この"でっせ"と"やす"が口癖のオヤジの正体は、俺が飼っていた愛犬の福スケの"生まれ変わり"だ。桜みらいには伝えてないのだが、実は福スケは、2週間前に老衰でこの世を去った。もう14歳だったから覚悟はしていたが、俺はそのショックで放心状態になり、仕事にも支障をきたしていた。しかしできるだけ気丈に振る舞おうと、彼女には弱みを見せなかったのだ。
福スケの死をひとり自宅で泣きながら看取った俺に、"超常現象"とも言うべき事態が起きた。突然福スケの肉体から青い魂のようなものがゆらゆらと上がり、その魂がなんとでっせの悪オヤジに姿を変えたのだ。現代の科学では到底起こり得ない事象である。ただし福スケは老犬だから、このようなヒゲの生えたおじさんに生まれ変わってしまっても仕方がないと、その点だけは辛うじて理解できた。

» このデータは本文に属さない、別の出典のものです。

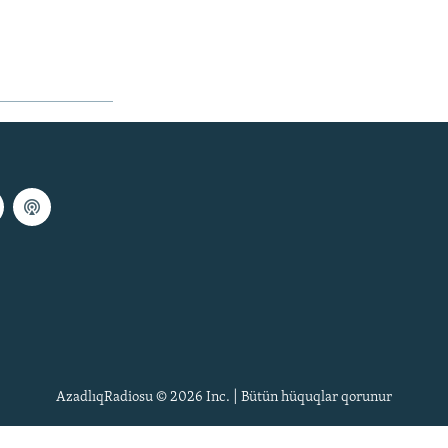
AzadlıqRadiosu © 2026 Inc. | Bütün hüquqlar qorunur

オヤジは驚いて目を見開いている俺を試すかのごとく、俺の過去や抱いている願望をなぜかすべて知っていて、それらを正確に言い当ててきた。そしてオヤジはこんな提案を持ちかけた。
犯罪史上例を見ない、"桁違い"の無差別大量殺人を起こして、世間をあっと言わせないか?____と。

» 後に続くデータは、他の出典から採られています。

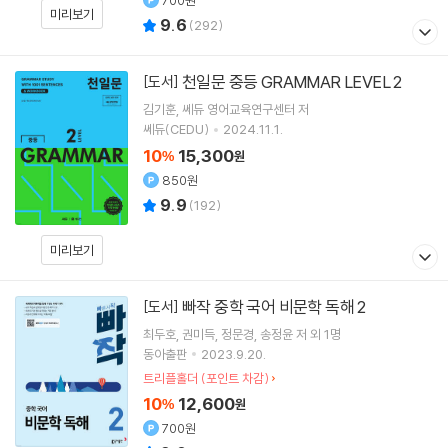
700원
미리보기
9.6
(
292
)
천일문 중등 GRAMMAR LEVEL 2
[도서]
김기훈
쎄듀 영어교육연구센터
저
쎄듀(CEDU)
2024.11.1.
10
15,300
%
원
850원
9.9
(
192
)
미리보기
빠작 중학 국어 비문학 독해 2
[도서]
최두호
권미득
정문경
송정윤
저 외 1명
동아출판
2023.9.20.
트리플홀더 (포인트 차감)
10
12,600
%
원
700원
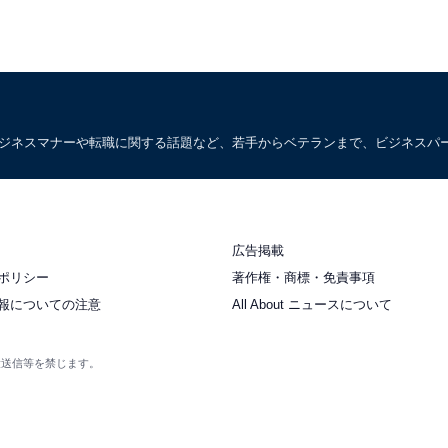
ビジネスマナーや転職に関する話題など、若手からベテランまで、ビジネスパ
広告掲載
ポリシー
著作権・商標・免責事項
報についての注意
All About ニュースについて
衆送信等を禁じます。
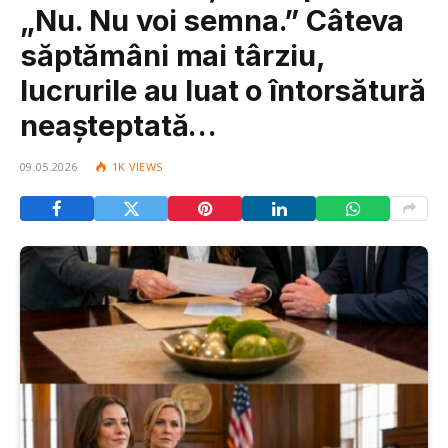
„Nu. Nu voi semna.” Câteva
săptămâni mai târziu,
lucrurile au luat o întorsătură
neașteptată…
09.05.2026
1K
VIEWS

それを聞いた途端、壮絶な過去を持つ俺の社会に対する"復讐心"が、一気に炎を上げて燃え始めるような感覚を覚えた。
ニヤッ。
自然に笑わずにはいられなかった。俺自身、ストレスや不満を長年溜め込んでいたのは自覚していたが、もういい加減限界だったのだろう。